- _ТЕКСТ ДЛЯ ЧТЕНИЯ_
::::::

Захваченный повстанцами кавалеристъ былъ приведенъ въ находившуюся при въѣздѣ въ Гдовъ жидовскую корчму и красавицѣ Юзѳфѣ вздумалось отмстить на немъ за случившуюся такъ некстати смерть герцога, которая спасла столькихъ австрійцевъ и тѣмъ во многомъ способствовала неудачѣ возстанія. Юзефа приказала повѣсить солдата и сама набросила на его шею веревочную петлю своими нѣжными ручками. Но какъ разъ въ этотъ моментъ авангардъ Бенедека ворвался въ Гдовъ и инсургенты поспѣшно отступили къ главнымъ своимъ силамъ. Юзефа дождалась однако, когда солдатъ былъ повѣшенъ, и вскочила на коня, лишь насладившись агоніей несчастнаго. Тѣмъ временемъ, Бенедекъ аттаковалъ уже польскую пѣхоту, и послѣ недолгаго сопротивленія ряды повстанцевъ стали колебаться. Смятеніе еще увеличилось отъ прискакавшей въ безпорядкѣ изъ Гдова кавалеріи, по пятамъ преслѣдуемой конницею Бенедека, а когда стоявшіе на дорогѣ въ Величку крестьяне не выдержали и хотя самовольно, но какъ нельзя болѣе кстати, ударили на поляковъ съ тылу, послѣдніе окончательно смѣшались и бѣжали въ полномъ разстройствѣ. Немногіе, однако, успѣли спастись: большинство было перебито озлобленными крестьянами.
Бенедекъ, замѣтивъ въ числѣ избиваемыхъ инсургентовъ много молодежи, едва вышедшей изъ дѣтскаго возраста, бросился въ середину схватки съ крикомъ: «не бейте дѣтей!» и ударами шпаги плашмя старался разогнать крестьянъ, — но все было тщетно, и цвѣтъ польской молодежи погибъ подъ дубинами презираемыхъ ею хлоповъ, мстившихъ за многовѣковое рабство и униженіе. Замѣчательно, что удары наносились полякамъ преимущественно по головамъ и когда Бенедекъ, уже послѣ сраженія, спросилъ крестьянъ, почему они это дѣлали, — ему серьезно отвѣчали: «чтобъ не портить хорошаго платья»…..
Послѣ Гдовской битвы, другихъ сраженій съ возставшими уже не происходило. Революція была подавлена — Бенедекъ спасъ Галицію.
Столкновеніе подъ Гдовомъ вполнѣ заслуживаетъ названія битвы, если не по размѣрамъ, то по своимъ послѣдствіямъ: она сразу потушила возстаніе, которое иначе могло разгорѣться до огромныхъ размѣровъ. И все это сдѣлала рѣшимость и энергія одного человѣка. 23 февраля эрцгерцогъ Фердинандъ рѣшилъ уже вовсе очистить Галицію, въ виду того, что, какъ говорили, 20,000 инсургентовъ шли на Лембергъ; 25 числа Бенедекъ былъ въ Бохнѣ и получилъ свѣдѣнія, что повстанцы въ Величкѣ, но что число ихъ доходятъ лишь до 10,000; не смотря на то, онъ отправился имъ на встрѣчу, имѣя подъ своей командой всего 500 человѣкъ, а послѣ столкновенія оказалось, что число инсургентовъ немногимъ превышало одну тысячу. И заслуга Бенедека, разумѣется, не въ томъ, что онъ уничтожилъ незначительный непріятельскій отрядъ, хотя и имѣлъ вдвое меньшія силы, во въ томъ, что онъ не колебался въ минуту опасности, не далъ испугать себя преувеличенными слухами о могуществѣ непріятеля и смѣло пошелъ ему на встрѣчу, справедливо предпочтя отважное нападеніе трусливой оборонѣ.

::::::

- _СОХРАНЁННЫЕ ДАННЫЕ_
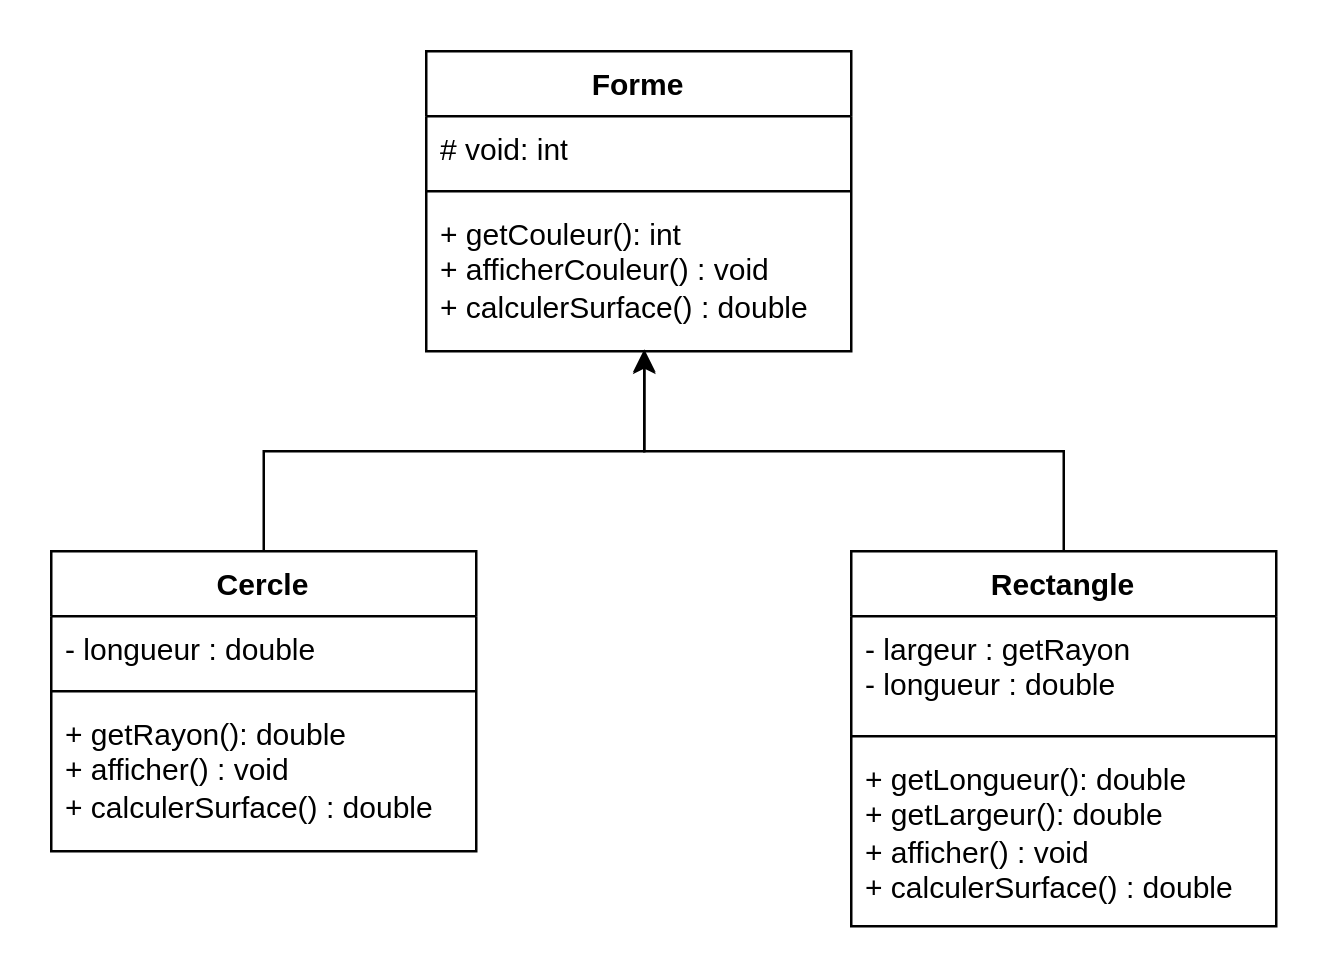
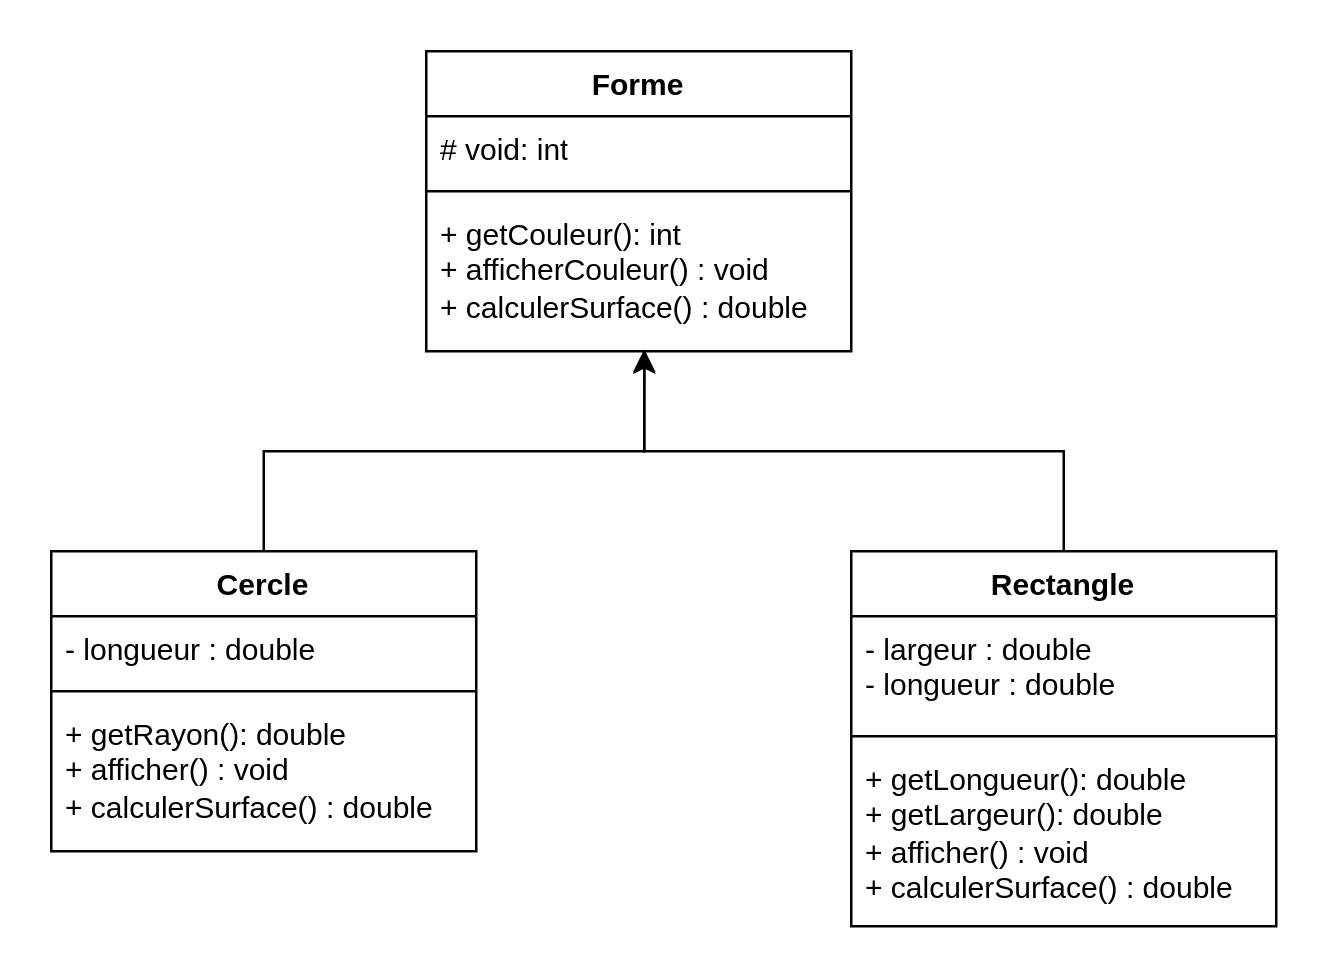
  <mxCell id="0" />
  <mxCell id="1" parent="0" />
  <mxCell id="2" value="Forme" style="swimlane;fontStyle=1;align=center;verticalAlign=top;childLayout=stackLayout;horizontal=1;startSize=26;horizontalStack=0;resizeParent=1;resizeParentMax=0;resizeLast=0;collapsible=1;marginBottom=0;whiteSpace=wrap;html=1;" vertex="1" parent="1"><mxGeometry x="170" y="20" width="170" height="120" as="geometry" /></mxCell>
  <mxCell id="3" value="# void: int" style="text;strokeColor=none;fillColor=none;align=left;verticalAlign=top;spacingLeft=4;spacingRight=4;overflow=hidden;rotatable=0;points=[[0,0.5],[1,0.5]];portConstraint=eastwest;whiteSpace=wrap;html=1;" vertex="1" parent="2"><mxGeometry y="26" width="170" height="26" as="geometry" /></mxCell>
  <mxCell id="4" value="" style="line;strokeWidth=1;fillColor=none;align=left;verticalAlign=middle;spacingTop=-1;spacingLeft=3;spacingRight=3;rotatable=0;labelPosition=right;points=[];portConstraint=eastwest;strokeColor=inherit;" vertex="1" parent="2"><mxGeometry y="52" width="170" height="8" as="geometry" /></mxCell>
  <mxCell id="5" value="+ getCouleur(): int&lt;div&gt;&lt;span style=&quot;background-color: transparent; color: light-dark(rgb(0, 0, 0), rgb(255, 255, 255));&quot;&gt;+ afficherCouleur() : void&lt;/span&gt;&lt;div&gt;+ calculerSurface() : double&lt;/div&gt;&lt;/div&gt;" style="text;strokeColor=none;fillColor=none;align=left;verticalAlign=top;spacingLeft=4;spacingRight=4;overflow=hidden;rotatable=0;points=[[0,0.5],[1,0.5]];portConstraint=eastwest;whiteSpace=wrap;html=1;" vertex="1" parent="2"><mxGeometry y="60" width="170" height="60" as="geometry" /></mxCell>
  <mxCell id="6" value="Cercle" style="swimlane;fontStyle=1;align=center;verticalAlign=top;childLayout=stackLayout;horizontal=1;startSize=26;horizontalStack=0;resizeParent=1;resizeParentMax=0;resizeLast=0;collapsible=1;marginBottom=0;whiteSpace=wrap;html=1;" vertex="1" parent="1"><mxGeometry x="20" y="220" width="170" height="120" as="geometry" /></mxCell>
  <mxCell id="7" value="- longueur : double" style="text;strokeColor=none;fillColor=none;align=left;verticalAlign=top;spacingLeft=4;spacingRight=4;overflow=hidden;rotatable=0;points=[[0,0.5],[1,0.5]];portConstraint=eastwest;whiteSpace=wrap;html=1;" vertex="1" parent="6"><mxGeometry y="26" width="170" height="26" as="geometry" /></mxCell>
  <mxCell id="8" value="" style="line;strokeWidth=1;fillColor=none;align=left;verticalAlign=middle;spacingTop=-1;spacingLeft=3;spacingRight=3;rotatable=0;labelPosition=right;points=[];portConstraint=eastwest;strokeColor=inherit;" vertex="1" parent="6"><mxGeometry y="52" width="170" height="8" as="geometry" /></mxCell>
  <mxCell id="9" value="+ getRayon(): double&lt;div&gt;+ afficher() : void&lt;/div&gt;&lt;div&gt;+ calculerSurface() : double&lt;/div&gt;" style="text;strokeColor=none;fillColor=none;align=left;verticalAlign=top;spacingLeft=4;spacingRight=4;overflow=hidden;rotatable=0;points=[[0,0.5],[1,0.5]];portConstraint=eastwest;whiteSpace=wrap;html=1;" vertex="1" parent="6"><mxGeometry y="60" width="170" height="60" as="geometry" /></mxCell>
  <mxCell id="10" value="Rectangle" style="swimlane;fontStyle=1;align=center;verticalAlign=top;childLayout=stackLayout;horizontal=1;startSize=26;horizontalStack=0;resizeParent=1;resizeParentMax=0;resizeLast=0;collapsible=1;marginBottom=0;whiteSpace=wrap;html=1;" vertex="1" parent="1"><mxGeometry x="340" y="220" width="170" height="150" as="geometry" /></mxCell>
- <mxCell id="11" value="- largeur : getRayon&lt;div&gt;- longueur : double&lt;/div&gt;" style="text;strokeColor=none;fillColor=none;align=left;verticalAlign=top;spacingLeft=4;spacingRight=4;overflow=hidden;rotatable=0;points=[[0,0.5],[1,0.5]];portConstraint=eastwest;whiteSpace=wrap;html=1;" vertex="1" parent="10"><mxGeometry y="26" width="170" height="44" as="geometry" /></mxCell>
+ <mxCell id="11" value="- largeur : double&lt;div&gt;- longueur : double&lt;/div&gt;" style="text;strokeColor=none;fillColor=none;align=left;verticalAlign=top;spacingLeft=4;spacingRight=4;overflow=hidden;rotatable=0;points=[[0,0.5],[1,0.5]];portConstraint=eastwest;whiteSpace=wrap;html=1;" vertex="1" parent="10"><mxGeometry y="26" width="170" height="44" as="geometry" /></mxCell>
  <mxCell id="12" value="" style="line;strokeWidth=1;fillColor=none;align=left;verticalAlign=middle;spacingTop=-1;spacingLeft=3;spacingRight=3;rotatable=0;labelPosition=right;points=[];portConstraint=eastwest;strokeColor=inherit;" vertex="1" parent="10"><mxGeometry y="70" width="170" height="8" as="geometry" /></mxCell>
  <mxCell id="13" value="+ getLongueur(): double&lt;div&gt;+ getLargeur(): double&lt;/div&gt;&lt;div&gt;&lt;div&gt;+ afficher() : void&lt;/div&gt;&lt;div&gt;+ calculerSurface() : double&lt;/div&gt;&lt;/div&gt;" style="text;strokeColor=none;fillColor=none;align=left;verticalAlign=top;spacingLeft=4;spacingRight=4;overflow=hidden;rotatable=0;points=[[0,0.5],[1,0.5]];portConstraint=eastwest;whiteSpace=wrap;html=1;" vertex="1" parent="10"><mxGeometry y="78" width="170" height="72" as="geometry" /></mxCell>
  <mxCell id="14" style="edgeStyle=orthogonalEdgeStyle;rounded=0;orthogonalLoop=1;jettySize=auto;html=1;exitX=0.5;exitY=0;exitDx=0;exitDy=0;entryX=0.513;entryY=1;entryDx=0;entryDy=0;entryPerimeter=0;" edge="1" parent="1" source="6" target="5"><mxGeometry relative="1" as="geometry" /></mxCell>
  <mxCell id="15" style="edgeStyle=orthogonalEdgeStyle;rounded=0;orthogonalLoop=1;jettySize=auto;html=1;entryX=0.513;entryY=0.987;entryDx=0;entryDy=0;entryPerimeter=0;" edge="1" parent="1" source="10" target="5"><mxGeometry relative="1" as="geometry" /></mxCell>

::::::

- _УСЛОВИЕ ЗАДАНИЯ_
Можете вывести без изменений часть отрывка о битве под Гдовом, всё от «Бенедекъ, замѣтивъ въ» и ниже до «Бенедекъ спасъ Галицію.» включительно?

- _ПОЛНЫЙ ОТВЕТ_
Бенедекъ, замѣтивъ въ числѣ избиваемыхъ инсургентовъ много молодежи, едва вышедшей изъ дѣтскаго возраста, бросился въ середину схватки съ крикомъ: «не бейте дѣтей!» и ударами шпаги плашмя старался разогнать крестьянъ, — но все было тщетно, и цвѣтъ польской молодежи погибъ подъ дубинами презираемыхъ ею хлоповъ, мстившихъ за многовѣковое рабство и униженіе. Замѣчательно, что удары наносились полякамъ преимущественно по головамъ и когда Бенедекъ, уже послѣ сраженія, спросилъ крестьянъ, почему они это дѣлали, — ему серьезно отвѣчали: «чтобъ не портить хорошаго платья»…..
Послѣ Гдовской битвы, другихъ сраженій съ возставшими уже не происходило. Революція была подавлена — Бенедекъ спасъ Галицію.